1. Speech and thought presentation in the novel

1.1. categorization of speech presentation.

Before it is possible to give an account of how speech is represented in Jane Austen’s novel Pride and Prejudice , it is at first necessary to have a closer look at the definitions of the various speech presentations in general. There are several choices available to the author to demonstrate a character speech as well as thought. These choices enable the author to endue the narration with different viewpoints and meanings. “[…] Variation in speech presentation […] allows the authors to indicate how important a piece of speech is. In general terms, Indirect Speech appears to be a backgrounding, and Direct Speech a foregrounding device.” (Short 1996, 292-293)

However, there are more options one can choose to present speech acts than solely direct and indirect speech. In order to give a complete review of the different possibilities of speech presentation, the researcher will begin with the least direct and most minimalist form, the Narrator’s Representation of Speech (NRS), using Short’s term. (compare: Short 1996, 293 ff.) The narrator here informs the reader that a speech act has taken place without giving any further details about the topic or the tone. 'He was talking with her for a while' is an example of NRS which reveals the narrator’s complete control over the speech act, but with a perspective so distanced from the original words of the conversation that the reader only comes to know that a speech act occurred but is unaware about the topic and the tone of the speakers.
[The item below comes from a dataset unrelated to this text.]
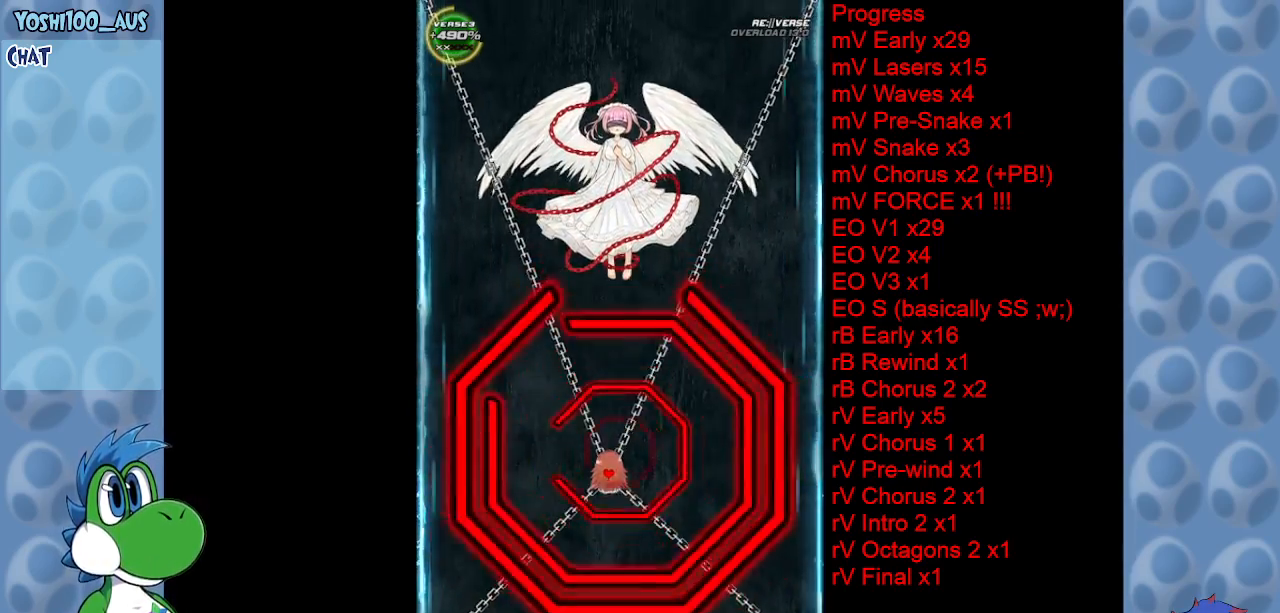
{"keys": ["right", "up"], "events": [[117, "down", "up"], [167, "up", "down"], [400, "left", "up"], [400, "right", "down"]]}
In comparison to NRS, the Narrator’s Representation of Speech Acts (NRSA) provides the reader with slightly more information about what is said. Though still completely under the narrator’s control, a particular act of speech is now being presented and in some cases even the subject matter that is talked about. “'Speech Act' is the term used to designate ACTS performed by saying something e.g. complaining, instructing, questioning, pleading, arguing.” (Short 2005, 1) In the example 'He told her about his upcoming holidays' the reader gets an indication of the speech act the speaker uses as well as the topic he talks about. Yet the reader is still left uninformed about what the person said precisely and “as a consequence, [this phrase] can be seen as a summary of a longer piece of discourse […]”. (Short 1996, 293) The two forms of speech presentation mentioned so far, NRS and NRSA, indeed are possibilities to inform the reader that a speech act has taken place but are nevertheless not expressive enough to be analysed in Pride and Prejudice . These forms are merely mentioned for the sake of completeness.

In the following research, the analysis will be limited to direct, indirect and free indirect speech in the novel as well as the presentation of thoughts as an indirect version of speech acts. As the following forms of speech and thought presentation will be analysed further down in Jane Austen’s Pride and Prejudice , the example-quotes will be extracted from this very novel.

1.1.1 Direct Speech

As opposed to the minimalist presentation of speech in NRS and NRSA, the form which expresses characters’ words directly without being filtered through the manipulation of a narrator is Direct Speech (DS). “DS contains the actual words and grammatical structures which the character used in the original utterance, not those of the narrator.” (Short 2005, 1) One has to bear in mind that, unlike in a real-life conversation, the author of the novel quotes utterances which he made up and are not based on a prior speech situation. “When we read, we pretend to ourselves that a character whose speech is being reported said the words at some previous point in the fictional world of the novel.” (Short 1996, 290) Although the words a person uttered are expressed truthfully in DS without any changes in style or grammar, one could argue that the narrator still has a minimal influence on what is said by indicating the utterance with a reporting clause, such as 'he said', 'he shouted', or 'he asked' before or after the reported clause.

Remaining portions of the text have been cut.